L'info régionale

Réseaux sociaux

Espèces invasives : une facture plus que salée

Espèces invasives : une facture plus que salée

Les conséquences économiques, écologiques et sanitaires des espèces invasives ont été chiffrées par Franck Courchamp, chercheur en écologie au CNRS. Le montant de la facture mondiale est au minimum de 70 milliards d’euros par an ! Le coût non estimé serait encore plus énorme car certaines espèces et régions n’ont pas encore été étudiées. Premier coupable : le commerce international qui diffuse les ravageurs et maladies sur le globe. Second coupable : le changement climatique.

Si les solutions relèvent de politiques à long terme pour le changement climatique, elles sont par contre extrêmement faciles à mettre en œuvre pour contrer les soucis liés au commerce international.
Car les agriculteurs ont un besoin urgent d’action. Les ravageurs et maladies se multiplient sans que les agriculteurs n’aient de solution pour protéger leurs cultures dans la plupart des cas. Xylella fastidiosa, punaise diabolique, Tuta absoluta, Drosophila suzukii, souchet… sont de véritables plaies pour les cultures de fruits et légumes.

Un plan d’action efficace doit être mis en place

La CR a déjà fait une proposition de plan d’action qui permettrait de sécuriser les échanges, et de préserver la qualité sanitaire des importations :

La mise en place d’une Organisation internationale dédiée à la santé végétale similaire à celle de l’Organisation Mondiale de la santé animale (OIE, ex-Office international des épizooties).
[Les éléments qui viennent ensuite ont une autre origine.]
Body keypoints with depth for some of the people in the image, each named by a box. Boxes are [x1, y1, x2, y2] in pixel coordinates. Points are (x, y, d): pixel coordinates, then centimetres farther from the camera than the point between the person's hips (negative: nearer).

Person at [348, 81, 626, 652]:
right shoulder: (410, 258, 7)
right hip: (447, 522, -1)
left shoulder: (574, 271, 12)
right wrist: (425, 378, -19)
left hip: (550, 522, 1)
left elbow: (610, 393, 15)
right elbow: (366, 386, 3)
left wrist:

Cette nouvelle organisation aurait pour objectifs de garantir la transparence de la situation des maladies végétales dans le monde ; de collecter, d’analyser et de diffuser l’information scientifique phytosanitaire ; d’apporter son expertise et de stimuler la solidarité internationale pour contrôler les maladies végétales, promouvoir le cadre juridique et les ressources des Services Phytosanitaires et ainsi garantir la sécurité sanitaire des aliments.

La déclinaison de cette structure internationale à l’échelle européenne. Face au manque de synchronisation des États membres en termes d’informations sur les organismes nuisibles et les maladies ainsi que sur les moyens de lutte, il est indispensable de mettre en place une plate-forme spécifique à la communauté européenne. Cette structure viserait à informer en temps réel des apparitions d’organismes nuisibles sur le territoire européen et de leur évolution en termes d’expansion géographique, de développement de souches, etc. Ce système de centralisation permanent serait un outil décisionnel qui viendrait en appui de la Commission européenne et permettrait la mise en place d’actions communes de contrôle au niveau des frontières intracommunautaires.

Une « liste positive européenne » des pays exportateurs autorisés, étayée et régulièrement mise à jour. Cette liste serait établie par une commission commune à tous les États membres sur la base d’audits effectués pour chaque pays souhaitant exporter vers l’Union européenne. Ces audits afin de contrôler l’efficacité des analyses et des contrôles mis en place par les organismes de sécurité sanitaire locaux. Parallèlement, les pays autorisés seraient sélectionnés selon leur niveau de risque à détenir des organismes nuisibles pour une liste de plantes hôtes définies préalablement.